Material shown:
★ ★ ★ ★ ★ ★ ★
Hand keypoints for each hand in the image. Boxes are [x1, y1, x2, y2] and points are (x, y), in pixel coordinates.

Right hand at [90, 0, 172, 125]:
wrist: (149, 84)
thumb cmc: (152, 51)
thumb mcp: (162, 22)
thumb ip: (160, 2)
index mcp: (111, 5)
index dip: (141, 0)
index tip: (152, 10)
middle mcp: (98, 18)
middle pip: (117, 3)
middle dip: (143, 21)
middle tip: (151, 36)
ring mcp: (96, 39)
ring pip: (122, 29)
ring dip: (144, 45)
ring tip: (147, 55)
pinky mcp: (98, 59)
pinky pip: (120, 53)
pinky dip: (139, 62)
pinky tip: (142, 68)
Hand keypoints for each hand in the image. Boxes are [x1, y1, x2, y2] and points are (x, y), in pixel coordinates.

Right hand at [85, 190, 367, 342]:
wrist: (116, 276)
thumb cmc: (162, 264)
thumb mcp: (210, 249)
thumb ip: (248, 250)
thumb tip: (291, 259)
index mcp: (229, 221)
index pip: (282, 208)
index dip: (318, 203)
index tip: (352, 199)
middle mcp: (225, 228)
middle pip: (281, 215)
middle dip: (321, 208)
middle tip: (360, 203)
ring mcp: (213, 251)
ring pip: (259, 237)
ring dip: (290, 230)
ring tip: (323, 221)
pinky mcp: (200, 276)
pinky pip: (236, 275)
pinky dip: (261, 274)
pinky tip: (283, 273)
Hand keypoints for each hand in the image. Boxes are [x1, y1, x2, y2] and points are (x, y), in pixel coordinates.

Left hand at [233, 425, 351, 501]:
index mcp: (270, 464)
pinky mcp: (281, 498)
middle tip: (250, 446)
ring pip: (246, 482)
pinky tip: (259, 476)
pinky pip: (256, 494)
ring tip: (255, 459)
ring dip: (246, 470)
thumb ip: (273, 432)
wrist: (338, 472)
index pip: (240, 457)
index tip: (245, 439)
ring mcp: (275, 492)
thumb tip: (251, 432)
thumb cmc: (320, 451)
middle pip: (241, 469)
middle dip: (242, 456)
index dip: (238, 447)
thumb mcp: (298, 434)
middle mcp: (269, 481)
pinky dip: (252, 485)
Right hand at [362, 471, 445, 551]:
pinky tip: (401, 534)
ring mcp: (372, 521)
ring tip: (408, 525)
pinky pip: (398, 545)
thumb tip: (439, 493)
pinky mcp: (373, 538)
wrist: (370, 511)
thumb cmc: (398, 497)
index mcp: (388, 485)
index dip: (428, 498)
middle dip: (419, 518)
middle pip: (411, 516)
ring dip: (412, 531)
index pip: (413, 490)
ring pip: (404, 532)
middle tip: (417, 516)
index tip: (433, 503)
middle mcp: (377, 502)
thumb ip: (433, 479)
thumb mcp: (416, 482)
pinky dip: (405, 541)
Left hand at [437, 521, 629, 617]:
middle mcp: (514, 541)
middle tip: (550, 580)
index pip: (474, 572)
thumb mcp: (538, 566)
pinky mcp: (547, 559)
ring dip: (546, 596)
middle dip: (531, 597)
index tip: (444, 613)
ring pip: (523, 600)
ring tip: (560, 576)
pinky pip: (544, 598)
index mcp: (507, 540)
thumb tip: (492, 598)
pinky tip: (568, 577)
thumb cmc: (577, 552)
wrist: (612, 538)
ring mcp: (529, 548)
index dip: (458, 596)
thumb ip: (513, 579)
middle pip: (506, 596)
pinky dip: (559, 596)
★ ★ ★ ★ ★ ★ ★
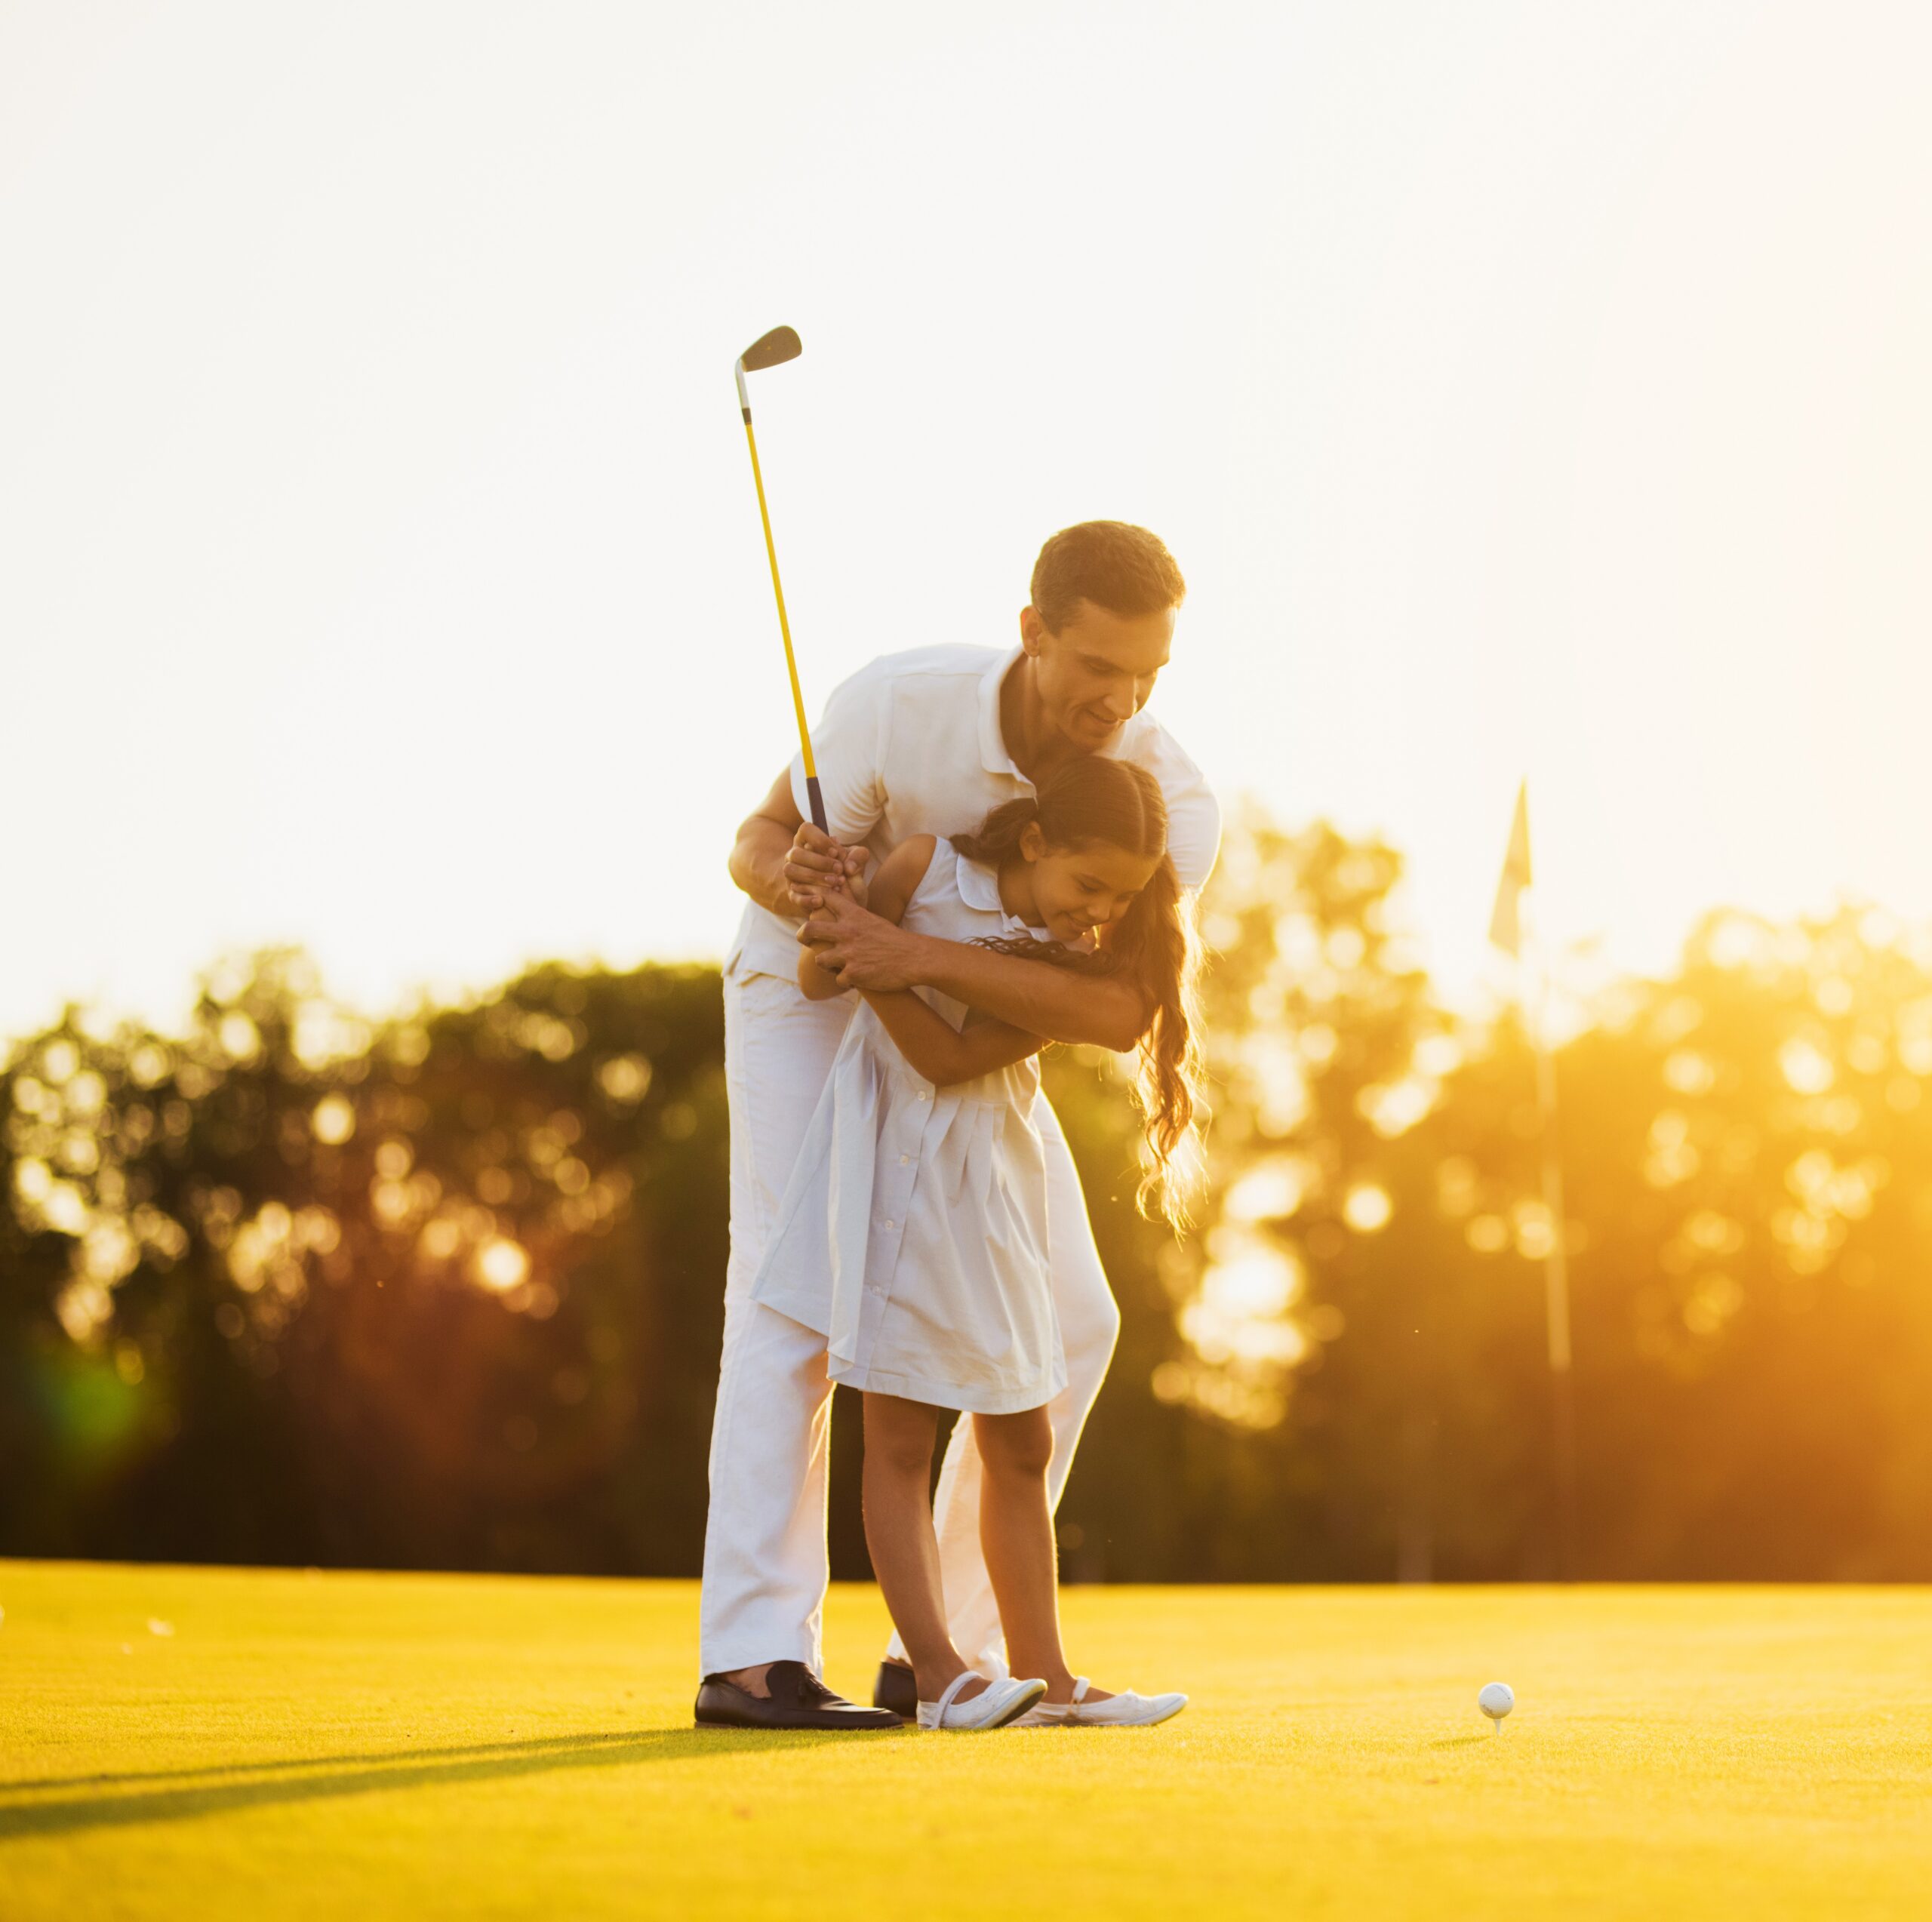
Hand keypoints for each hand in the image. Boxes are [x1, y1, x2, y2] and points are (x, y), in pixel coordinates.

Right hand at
★ ★ ★ ★ ★ ★ ★
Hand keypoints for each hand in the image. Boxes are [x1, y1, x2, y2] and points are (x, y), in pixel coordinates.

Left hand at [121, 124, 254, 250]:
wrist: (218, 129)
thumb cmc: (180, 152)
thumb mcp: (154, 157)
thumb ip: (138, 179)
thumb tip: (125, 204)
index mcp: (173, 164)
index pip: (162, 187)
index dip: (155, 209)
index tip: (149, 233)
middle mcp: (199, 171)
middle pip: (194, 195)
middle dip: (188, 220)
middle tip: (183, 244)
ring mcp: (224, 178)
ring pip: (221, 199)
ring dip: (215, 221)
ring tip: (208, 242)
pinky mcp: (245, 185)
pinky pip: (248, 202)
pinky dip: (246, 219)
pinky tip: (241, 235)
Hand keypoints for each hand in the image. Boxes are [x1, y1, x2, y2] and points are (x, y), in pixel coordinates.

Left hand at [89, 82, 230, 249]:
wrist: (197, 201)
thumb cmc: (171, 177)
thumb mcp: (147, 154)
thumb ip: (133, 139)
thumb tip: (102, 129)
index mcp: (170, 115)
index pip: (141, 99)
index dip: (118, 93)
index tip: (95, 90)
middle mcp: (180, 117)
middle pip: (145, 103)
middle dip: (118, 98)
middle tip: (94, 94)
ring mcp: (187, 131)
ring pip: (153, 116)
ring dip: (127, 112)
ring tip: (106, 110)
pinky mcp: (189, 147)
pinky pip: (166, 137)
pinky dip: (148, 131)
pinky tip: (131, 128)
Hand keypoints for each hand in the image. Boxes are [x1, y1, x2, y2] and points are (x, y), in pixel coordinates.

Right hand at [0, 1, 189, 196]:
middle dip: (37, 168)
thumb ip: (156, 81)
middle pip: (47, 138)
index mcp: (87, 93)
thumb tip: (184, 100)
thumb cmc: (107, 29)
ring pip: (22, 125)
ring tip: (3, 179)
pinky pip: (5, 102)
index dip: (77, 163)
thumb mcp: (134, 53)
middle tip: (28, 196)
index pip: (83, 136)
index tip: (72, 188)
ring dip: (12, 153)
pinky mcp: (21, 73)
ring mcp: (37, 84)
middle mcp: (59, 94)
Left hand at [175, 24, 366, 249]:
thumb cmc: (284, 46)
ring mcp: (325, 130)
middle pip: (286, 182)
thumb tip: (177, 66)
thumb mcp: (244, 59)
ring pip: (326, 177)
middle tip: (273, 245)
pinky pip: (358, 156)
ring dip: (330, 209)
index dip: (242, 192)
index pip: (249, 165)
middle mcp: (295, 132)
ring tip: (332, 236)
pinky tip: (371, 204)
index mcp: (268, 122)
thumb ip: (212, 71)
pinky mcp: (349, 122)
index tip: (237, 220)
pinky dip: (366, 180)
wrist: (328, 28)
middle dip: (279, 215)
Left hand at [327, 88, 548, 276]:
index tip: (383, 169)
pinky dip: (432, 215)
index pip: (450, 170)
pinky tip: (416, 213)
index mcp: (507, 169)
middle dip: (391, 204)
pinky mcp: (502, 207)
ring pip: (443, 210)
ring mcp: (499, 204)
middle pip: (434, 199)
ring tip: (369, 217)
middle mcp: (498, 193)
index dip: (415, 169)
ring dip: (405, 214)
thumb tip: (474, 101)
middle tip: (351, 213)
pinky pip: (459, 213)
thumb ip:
★ ★ ★ ★ ★ ★ ★
Exercise goal:
Within the data above, the span starting at the line containing "thumb tip: (184, 100)" and ending at the line containing "index tip: (383, 169)" is to be retyped exactly, with no other lines.

Result:
thumb tip: (184, 100)
thumb cmc: (107, 29)
ring pip: (22, 125)
ring tip: (3, 179)
pinky pip: (5, 102)
index dip: (77, 163)
thumb mcp: (134, 53)
middle tip: (28, 196)
index pip: (83, 136)
index tip: (72, 188)
ring dip: (12, 153)
pinky mcp: (21, 73)
ring mcp: (37, 84)
middle mcp: (59, 94)
Left hand at [175, 24, 366, 249]:
thumb cmc: (284, 46)
ring mcp: (325, 130)
middle pip: (286, 182)
thumb tip: (177, 66)
thumb mcp: (244, 59)
ring pip: (326, 177)
middle tip: (273, 245)
pinky pip: (358, 156)
ring dip: (330, 209)
index dip: (242, 192)
index pip: (249, 165)
middle mcp: (295, 132)
ring tip: (332, 236)
pinky tip: (371, 204)
index mcp: (268, 122)
thumb ip: (212, 71)
pinky mcp: (349, 122)
index tip: (237, 220)
pinky dip: (366, 180)
wrist: (328, 28)
middle dip: (279, 215)
Left hand at [327, 88, 548, 276]:
index tip: (383, 169)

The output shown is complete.